第十九章 半个先生 (第1/2页)
练字驯心是慢功夫,可肚子不等人。
秦伯一个游方郎中,自己都是吃了上顿没下顿。江砚再添一张嘴,破庙里那点粮米,眼看着就见了底。江砚心里过意不去,琢磨着得自己找条活路。
可他能干什么?
一身的力气,是没有的——这具身子瘦得风一吹就倒,挑担、扛货、拉车,干不动。手艺,更谈不上。他一个穿越来的大学生,前世除了会敲键盘、考试,半点能在这世道换饭吃的本事都没有。
思来想去,他就剩一样东西:识字。
这念头是在坊市里冒出来的。
那天他替秦伯去抓药,路过城东的市集。

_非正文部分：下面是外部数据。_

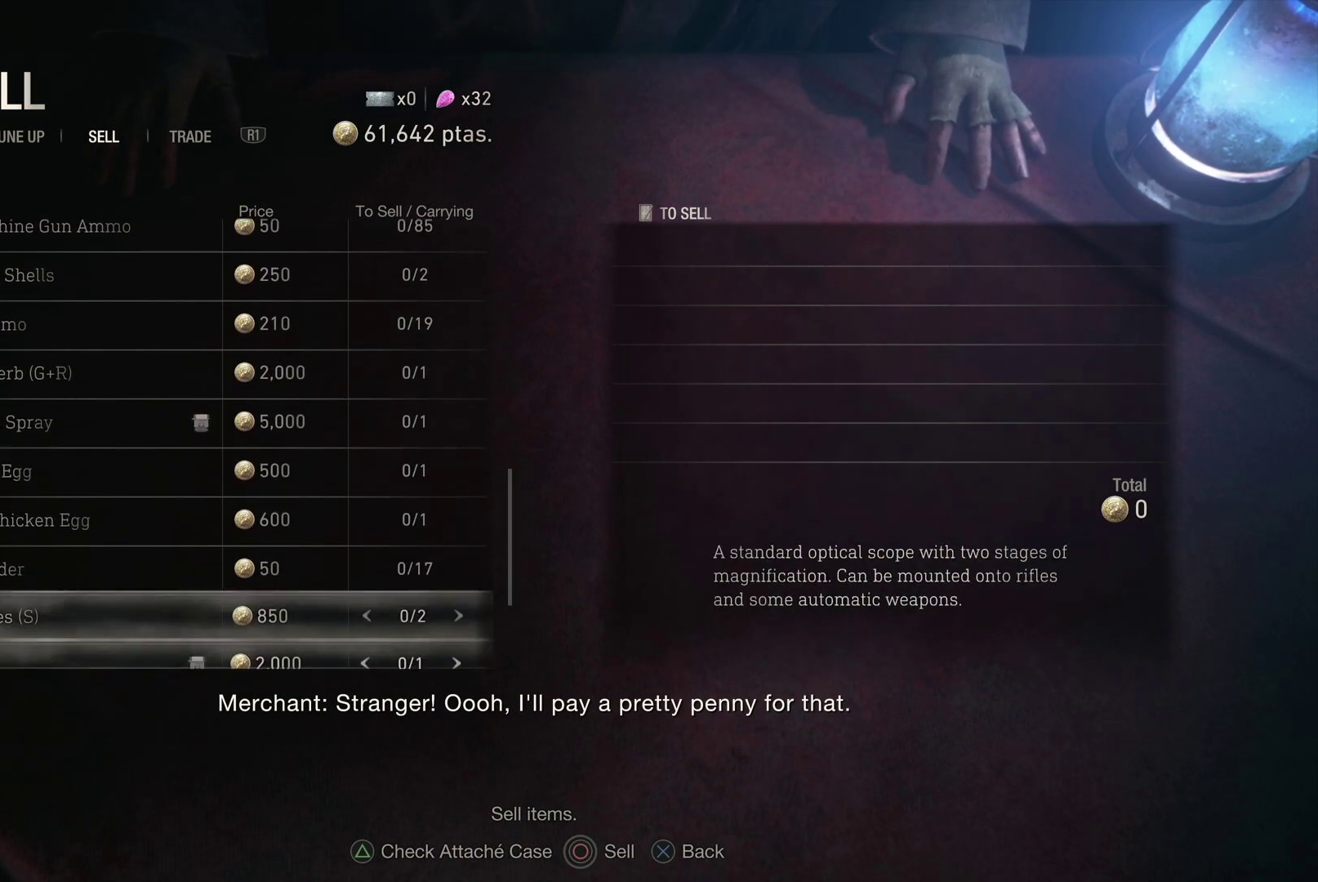
{"buttons": ["DPAD_DOWN"], "left_stick": "center", "right_stick": "center", "events": []}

市集口蹲着个写字摊,一个穿长衫的落魄秀才,面前摆张矮桌,桌上笔墨纸砚,旁边竖块布招子,写着“代写书信,记账算数“。一个赶车的汉子蹲在他对面,红着脸,结结巴巴地说,那秀才提笔就写。
江砚站在边上看了半晌。
那汉子是要给在外当兵的儿子捎封信。说不出什么文绉绉的话,就是翻来覆去那几句:“家里都好,别惦记““你娘的咳嗽好些了““今年收成薄,省着点花“。秀才听一句,写一句,写完念给汉子听,汉子听一句,点一下头,眼圈就红一分。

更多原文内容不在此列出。